Thompson wrote that the issue in the case boiled down to whether a plaintiff in Laufer’s position suffered a “concrete and particularized injury in fact” necessary for standing to sue under Article III of the U.S. Constitution. The judge pointed to the U.S. Supreme Court’s 2018 decision in Spokeo, Inc. v. Robins for the guiding standard.

In Spokeo, the Supreme Court instructed that, to have standing, a plaintiff must show that she: “(1) suffered an injury in fact, (2) that is fairly traceable to the challenged conduct of the defendant, and (3) that is likely to be redressed by a favorable judicial decision.”

Here, the defendant argued that the plaintiff’s tester status plus her lack of intent to act on information provided by the website made the information irrelevant and therefore, not a concrete injury for standing purposes.

But Thompson found that argument was foreclosed by the Supreme Court’s 1982 decision in Havens Realty Corp. v. Coleman. That case involved the use of testers to determine whether an apartment owner violated the Fair Housing Act by falsely representing the unavailability of units because of the plaintiff tester’s race.

“Importantly, this Black plaintiff [in Havens Realty] was a tester, too she had no intent of ever renting an apartment from the defendant and went posing as a renter only to figure out if the defendant was violating the law,” Thompson wrote. “Yet the Supreme Court said that she still had standing.”

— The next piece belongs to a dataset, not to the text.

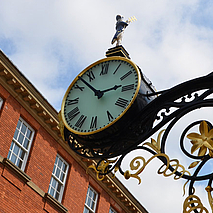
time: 2:52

Rejecting the defendant’s argument that dicta in Spokeo and TransUnion marked a change of course from Havens Realty, Thompson concluded that Laufer had standing.

“[I]f the Black tester plaintiff had standing in Havens Realty where the statute gave her a right to truthful information, which she was denied, then Havens Realty would mean that Laufer, too, has standing because she was denied information to which she has a legal entitlement,” Thompson wrote.